Is Europe beyond saving?
If you’re an investor, you might want to keep your eyes shut, the sound down and the curtains closed for the next week. On Friday evening (European time), Standard & Poor’s announced it was downgrading France — its bonds were bumped down a notch from the top AAA rating to a mere AA+. France was not alone, Austria too lost its AAA — though Germany and the Netherlands kept theirs — while Spain and Italy (already lower rated) were further downgraded. As Wolfgang Münchau writes in the Financial Times, this is effectively S&P drawing the line for where it expects the Eurozone to break up. Stronger northern European countries will go it alone, while those south of the debt line will be left to fend for themselves.

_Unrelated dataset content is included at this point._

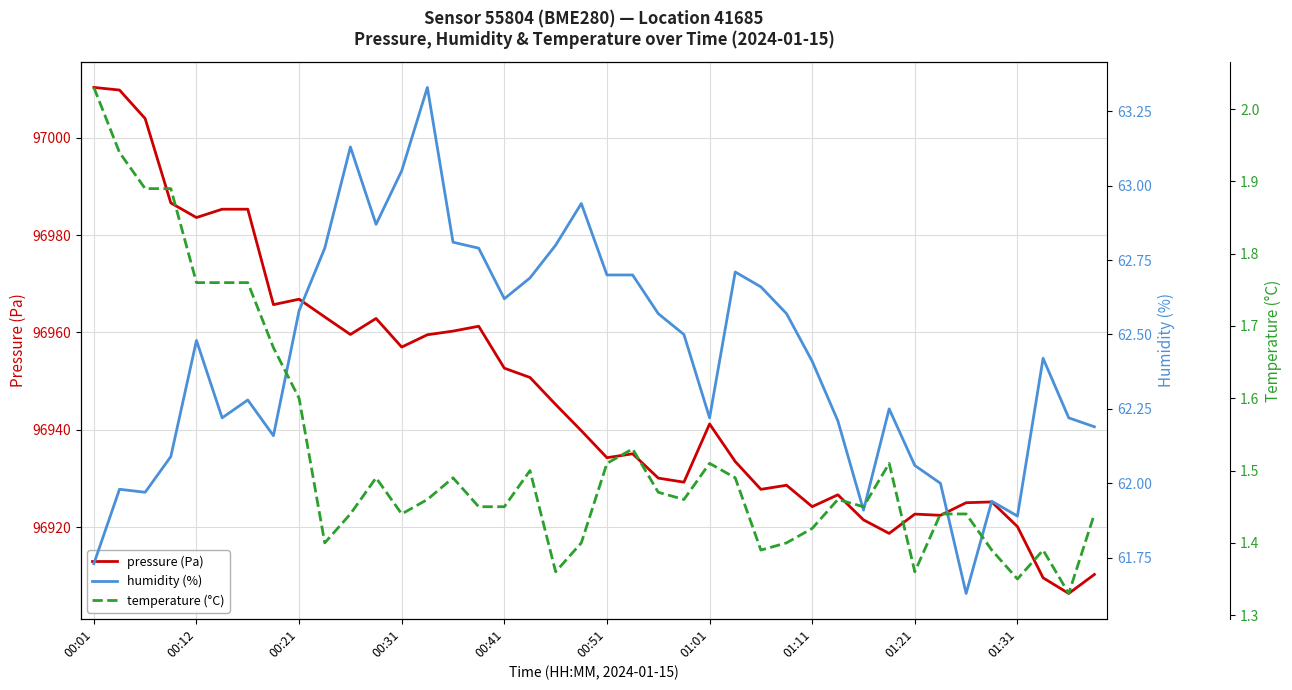

What is the lowest value of the humidity (%) series?

61.6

The only solution now, according to Münchau, is a federal Europe — the ability to tax across borders, transferring wealth from the prosperous to bail out the feckless and over-indulgent. Unsurprisingly, there is not much enthusiasm for this approach in Germany, which is effectively the driving force for reform in Europe today. And so, the end game approaches — an official Greek default now looks imminent, probably forcing it out of the Eurozone. And that will start a vicious cycle of further downgrades, and potentially other battered economies falling over — or stronger ones simply cutting them adrift. The bottom line: in Münchau’s estimation, there are no more credible options left for policymakers to save Europe. The game is up.